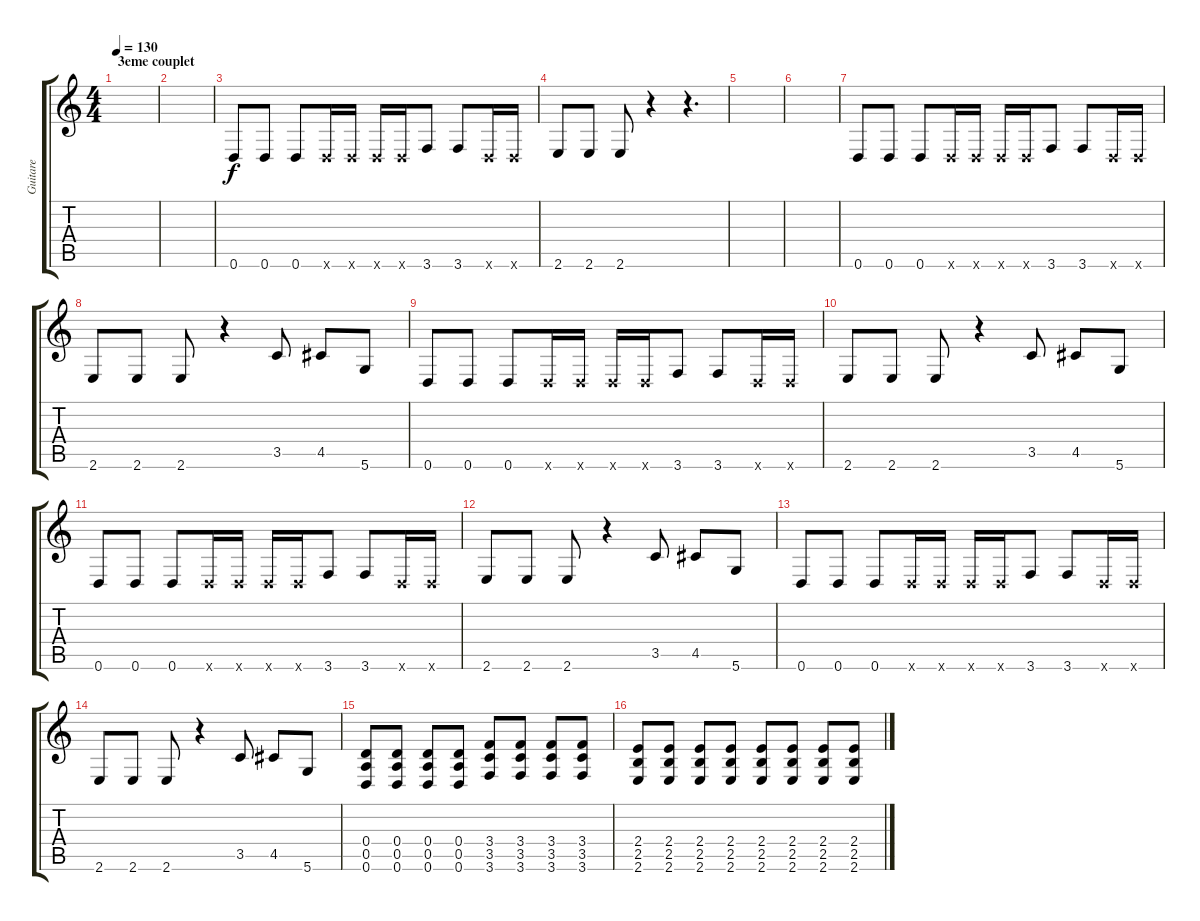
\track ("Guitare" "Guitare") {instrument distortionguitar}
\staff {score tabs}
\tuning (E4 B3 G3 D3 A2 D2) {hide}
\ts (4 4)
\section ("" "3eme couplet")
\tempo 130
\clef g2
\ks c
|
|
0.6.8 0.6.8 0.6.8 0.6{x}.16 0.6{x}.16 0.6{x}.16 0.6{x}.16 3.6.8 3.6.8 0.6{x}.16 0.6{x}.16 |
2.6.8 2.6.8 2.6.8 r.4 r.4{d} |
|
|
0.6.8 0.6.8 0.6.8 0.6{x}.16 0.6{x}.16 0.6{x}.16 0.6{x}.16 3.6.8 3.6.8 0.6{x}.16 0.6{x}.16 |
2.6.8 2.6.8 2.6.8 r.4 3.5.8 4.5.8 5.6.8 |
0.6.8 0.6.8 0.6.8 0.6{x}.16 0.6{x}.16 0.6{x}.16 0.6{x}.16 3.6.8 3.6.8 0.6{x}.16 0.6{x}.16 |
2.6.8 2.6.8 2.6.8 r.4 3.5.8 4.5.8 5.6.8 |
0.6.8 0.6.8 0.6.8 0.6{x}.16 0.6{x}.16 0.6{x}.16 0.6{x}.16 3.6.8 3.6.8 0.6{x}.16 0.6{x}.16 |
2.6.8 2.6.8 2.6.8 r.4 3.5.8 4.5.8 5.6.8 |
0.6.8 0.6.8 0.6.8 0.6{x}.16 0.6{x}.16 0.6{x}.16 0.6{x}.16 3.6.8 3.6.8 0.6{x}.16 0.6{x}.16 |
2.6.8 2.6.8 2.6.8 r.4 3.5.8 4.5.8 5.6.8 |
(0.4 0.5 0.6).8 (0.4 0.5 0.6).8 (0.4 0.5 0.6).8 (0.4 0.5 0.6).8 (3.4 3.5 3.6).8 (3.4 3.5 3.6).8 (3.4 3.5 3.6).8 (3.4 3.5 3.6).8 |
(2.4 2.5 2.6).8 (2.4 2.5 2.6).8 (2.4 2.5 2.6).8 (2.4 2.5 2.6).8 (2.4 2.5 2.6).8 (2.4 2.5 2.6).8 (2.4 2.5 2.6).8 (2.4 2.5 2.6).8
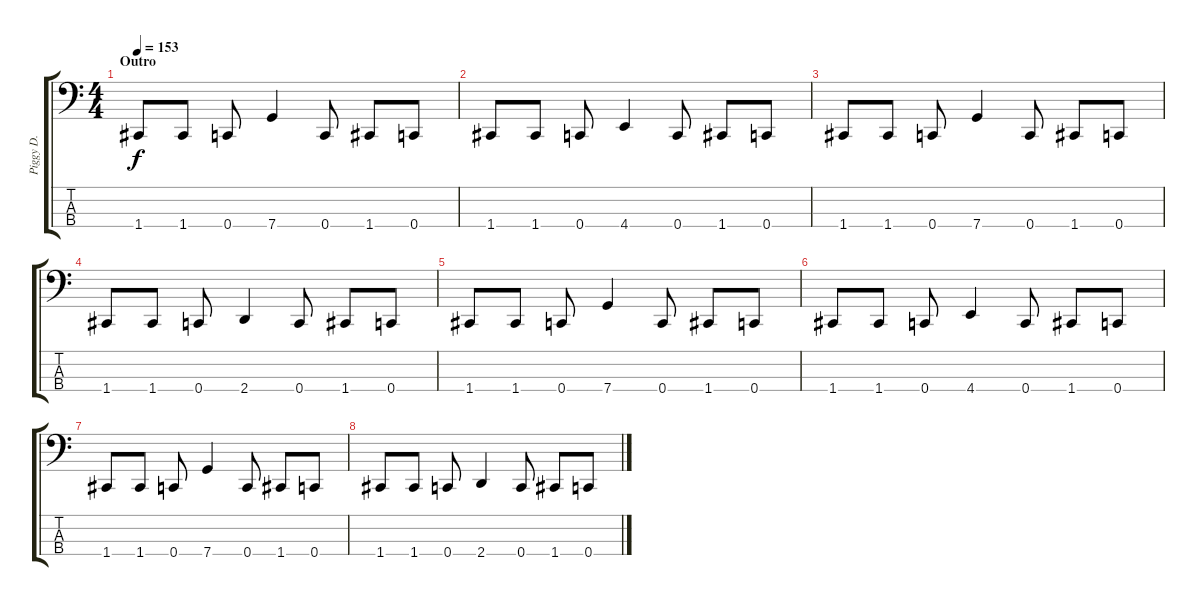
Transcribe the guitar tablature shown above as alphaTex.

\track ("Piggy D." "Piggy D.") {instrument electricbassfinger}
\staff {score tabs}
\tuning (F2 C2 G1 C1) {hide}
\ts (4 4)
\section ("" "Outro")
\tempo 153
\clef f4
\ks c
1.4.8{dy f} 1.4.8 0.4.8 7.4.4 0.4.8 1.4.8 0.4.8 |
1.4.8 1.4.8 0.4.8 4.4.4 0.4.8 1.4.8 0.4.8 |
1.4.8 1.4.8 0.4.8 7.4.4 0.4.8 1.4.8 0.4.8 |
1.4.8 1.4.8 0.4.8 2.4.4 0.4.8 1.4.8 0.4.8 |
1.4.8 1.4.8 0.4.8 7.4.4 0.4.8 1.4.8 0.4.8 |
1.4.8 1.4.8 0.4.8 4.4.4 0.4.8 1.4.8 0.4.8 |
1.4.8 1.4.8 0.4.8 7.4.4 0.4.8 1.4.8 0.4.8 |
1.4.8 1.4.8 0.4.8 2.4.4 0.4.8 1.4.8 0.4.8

____

## YOUR TASK:
Copy every entry above line for line, without any change, and leave out the pictures.

## COMPLETE OUTPUT:
\track ("Guitare" "Guitare") {instrument distortionguitar}
\staff {score tabs}
\tuning (E4 B3 G3 D3 A2 D2) {hide}
\ts (4 4)
\section ("" "3eme couplet")
\tempo 130
\clef g2
\ks c
|
|
0.6.8 0.6.8 0.6.8 0.6{x}.16 0.6{x}.16 0.6{x}.16 0.6{x}.16 3.6.8 3.6.8 0.6{x}.16 0.6{x}.16 |
2.6.8 2.6.8 2.6.8 r.4 r.4{d} |
|
|
0.6.8 0.6.8 0.6.8 0.6{x}.16 0.6{x}.16 0.6{x}.16 0.6{x}.16 3.6.8 3.6.8 0.6{x}.16 0.6{x}.16 |
2.6.8 2.6.8 2.6.8 r.4 3.5.8 4.5.8 5.6.8 |
0.6.8 0.6.8 0.6.8 0.6{x}.16 0.6{x}.16 0.6{x}.16 0.6{x}.16 3.6.8 3.6.8 0.6{x}.16 0.6{x}.16 |
2.6.8 2.6.8 2.6.8 r.4 3.5.8 4.5.8 5.6.8 |
0.6.8 0.6.8 0.6.8 0.6{x}.16 0.6{x}.16 0.6{x}.16 0.6{x}.16 3.6.8 3.6.8 0.6{x}.16 0.6{x}.16 |
2.6.8 2.6.8 2.6.8 r.4 3.5.8 4.5.8 5.6.8 |
0.6.8 0.6.8 0.6.8 0.6{x}.16 0.6{x}.16 0.6{x}.16 0.6{x}.16 3.6.8 3.6.8 0.6{x}.16 0.6{x}.16 |
2.6.8 2.6.8 2.6.8 r.4 3.5.8 4.5.8 5.6.8 |
(0.4 0.5 0.6).8 (0.4 0.5 0.6).8 (0.4 0.5 0.6).8 (0.4 0.5 0.6).8 (3.4 3.5 3.6).8 (3.4 3.5 3.6).8 (3.4 3.5 3.6).8 (3.4 3.5 3.6).8 |
(2.4 2.5 2.6).8 (2.4 2.5 2.6).8 (2.4 2.5 2.6).8 (2.4 2.5 2.6).8 (2.4 2.5 2.6).8 (2.4 2.5 2.6).8 (2.4 2.5 2.6).8 (2.4 2.5 2.6).8
Transcribe the guitar tablature shown above as alphaTex.

\track ("Piggy D." "Piggy D.") {instrument electricbassfinger}
\staff {score tabs}
\tuning (F2 C2 G1 C1) {hide}
\ts (4 4)
\section ("" "Outro")
\tempo 153
\clef f4
\ks c
1.4.8{dy f} 1.4.8 0.4.8 7.4.4 0.4.8 1.4.8 0.4.8 |
1.4.8 1.4.8 0.4.8 4.4.4 0.4.8 1.4.8 0.4.8 |
1.4.8 1.4.8 0.4.8 7.4.4 0.4.8 1.4.8 0.4.8 |
1.4.8 1.4.8 0.4.8 2.4.4 0.4.8 1.4.8 0.4.8 |
1.4.8 1.4.8 0.4.8 7.4.4 0.4.8 1.4.8 0.4.8 |
1.4.8 1.4.8 0.4.8 4.4.4 0.4.8 1.4.8 0.4.8 |
1.4.8 1.4.8 0.4.8 7.4.4 0.4.8 1.4.8 0.4.8 |
1.4.8 1.4.8 0.4.8 2.4.4 0.4.8 1.4.8 0.4.8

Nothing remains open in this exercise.